=== INFORMATION ===
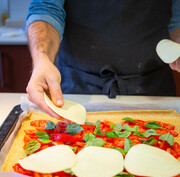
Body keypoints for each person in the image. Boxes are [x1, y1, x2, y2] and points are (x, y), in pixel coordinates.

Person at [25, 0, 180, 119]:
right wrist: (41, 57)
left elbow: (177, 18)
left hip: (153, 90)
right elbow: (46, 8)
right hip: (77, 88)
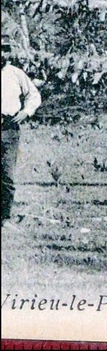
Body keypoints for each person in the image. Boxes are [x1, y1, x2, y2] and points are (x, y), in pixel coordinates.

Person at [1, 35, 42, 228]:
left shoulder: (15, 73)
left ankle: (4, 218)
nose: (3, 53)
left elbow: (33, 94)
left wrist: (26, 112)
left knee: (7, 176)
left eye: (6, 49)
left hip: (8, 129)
--
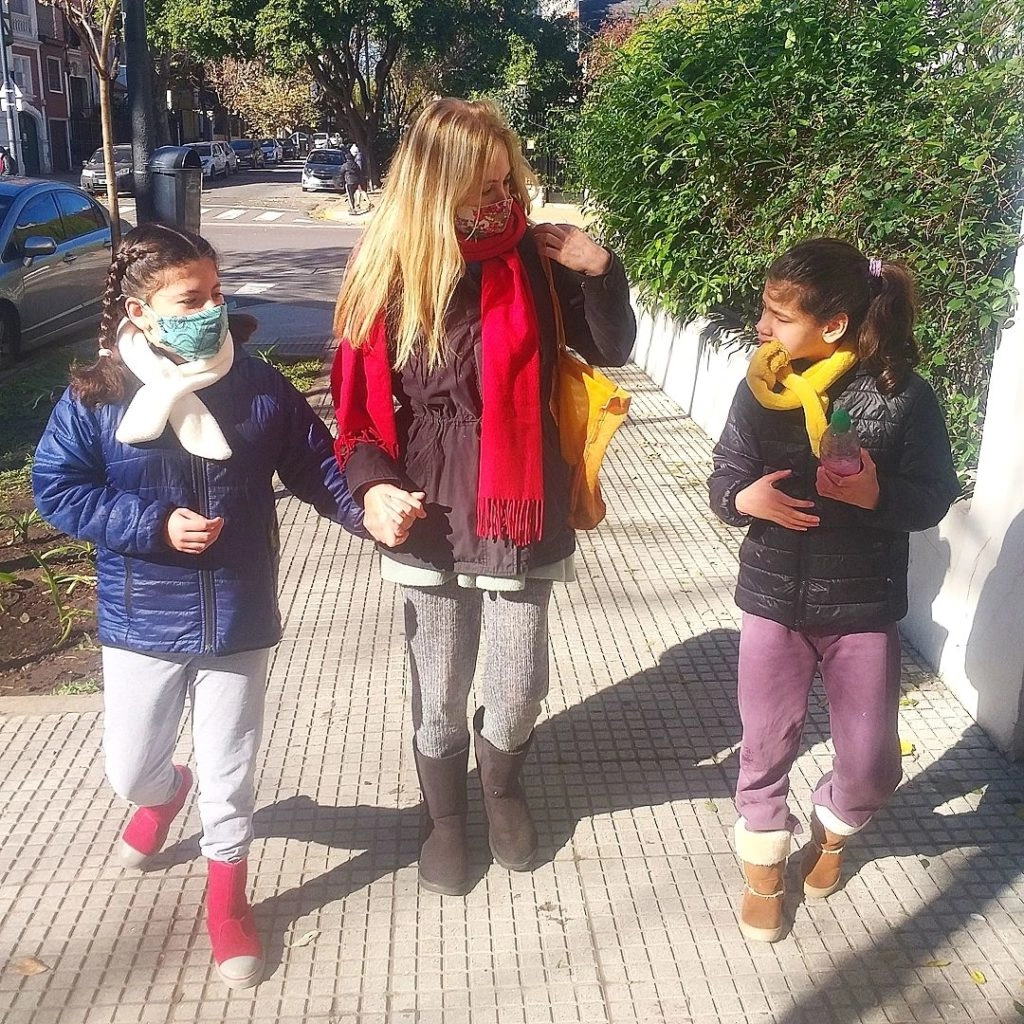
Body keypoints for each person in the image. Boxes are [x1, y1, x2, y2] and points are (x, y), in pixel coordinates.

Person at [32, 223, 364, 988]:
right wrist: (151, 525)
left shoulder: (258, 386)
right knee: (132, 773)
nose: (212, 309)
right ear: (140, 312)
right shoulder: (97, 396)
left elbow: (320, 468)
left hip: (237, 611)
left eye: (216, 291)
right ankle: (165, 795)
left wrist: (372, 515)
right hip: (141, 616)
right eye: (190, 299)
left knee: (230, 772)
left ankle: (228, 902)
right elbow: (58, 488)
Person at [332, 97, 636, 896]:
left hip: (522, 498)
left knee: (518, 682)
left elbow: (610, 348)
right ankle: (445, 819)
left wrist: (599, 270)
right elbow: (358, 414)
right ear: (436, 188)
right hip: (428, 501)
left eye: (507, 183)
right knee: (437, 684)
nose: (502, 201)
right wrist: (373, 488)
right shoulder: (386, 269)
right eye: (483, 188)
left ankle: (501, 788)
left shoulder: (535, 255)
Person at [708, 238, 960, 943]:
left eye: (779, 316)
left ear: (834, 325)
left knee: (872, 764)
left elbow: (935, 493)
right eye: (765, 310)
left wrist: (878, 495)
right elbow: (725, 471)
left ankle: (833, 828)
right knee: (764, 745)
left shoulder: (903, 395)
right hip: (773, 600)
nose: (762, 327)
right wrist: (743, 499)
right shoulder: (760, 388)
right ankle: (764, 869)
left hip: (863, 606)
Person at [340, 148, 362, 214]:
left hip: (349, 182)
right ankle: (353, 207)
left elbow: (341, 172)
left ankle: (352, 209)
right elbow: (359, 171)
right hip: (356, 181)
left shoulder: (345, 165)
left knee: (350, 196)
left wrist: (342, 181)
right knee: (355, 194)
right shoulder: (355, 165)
...
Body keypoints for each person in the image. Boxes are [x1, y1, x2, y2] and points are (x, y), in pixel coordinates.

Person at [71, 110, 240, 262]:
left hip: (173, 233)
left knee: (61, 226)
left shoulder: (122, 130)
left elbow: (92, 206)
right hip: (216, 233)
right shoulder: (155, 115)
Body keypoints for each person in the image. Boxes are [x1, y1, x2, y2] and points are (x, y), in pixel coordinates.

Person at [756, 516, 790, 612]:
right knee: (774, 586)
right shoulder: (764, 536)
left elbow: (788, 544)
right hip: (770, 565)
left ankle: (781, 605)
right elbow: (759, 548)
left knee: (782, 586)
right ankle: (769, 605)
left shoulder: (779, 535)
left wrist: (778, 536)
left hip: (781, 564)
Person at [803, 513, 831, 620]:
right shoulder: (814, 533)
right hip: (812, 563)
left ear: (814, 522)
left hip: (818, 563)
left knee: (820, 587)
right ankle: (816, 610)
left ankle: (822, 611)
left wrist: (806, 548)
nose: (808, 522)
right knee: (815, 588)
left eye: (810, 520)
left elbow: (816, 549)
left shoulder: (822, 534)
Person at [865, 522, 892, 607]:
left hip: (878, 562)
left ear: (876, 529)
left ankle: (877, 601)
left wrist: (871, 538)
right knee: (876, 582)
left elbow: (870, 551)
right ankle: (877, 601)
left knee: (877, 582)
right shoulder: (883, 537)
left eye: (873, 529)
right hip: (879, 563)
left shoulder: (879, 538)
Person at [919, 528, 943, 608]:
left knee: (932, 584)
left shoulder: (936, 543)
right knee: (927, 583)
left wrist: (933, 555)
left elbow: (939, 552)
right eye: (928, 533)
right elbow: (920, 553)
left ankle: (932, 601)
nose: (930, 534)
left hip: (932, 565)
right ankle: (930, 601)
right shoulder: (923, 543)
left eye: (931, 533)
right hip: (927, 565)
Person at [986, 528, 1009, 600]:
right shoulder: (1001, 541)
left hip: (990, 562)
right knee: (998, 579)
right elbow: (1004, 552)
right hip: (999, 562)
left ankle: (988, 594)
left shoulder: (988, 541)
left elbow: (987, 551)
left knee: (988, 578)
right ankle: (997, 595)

=== ASSIGNMENT ===
In the listing above, locate the line containing "right ankle: (445, 819)" and the line containing "left ankle: (501, 788)". Transcribe those two lines and everything between them, exactly as written.

=== OUTPUT ===
right ankle: (445, 819)
left wrist: (599, 270)
right elbow: (358, 414)
right ear: (436, 188)
right hip: (428, 501)
left eye: (507, 183)
right knee: (437, 684)
nose: (502, 201)
right wrist: (373, 488)
right shoulder: (386, 269)
right eye: (483, 188)
left ankle: (501, 788)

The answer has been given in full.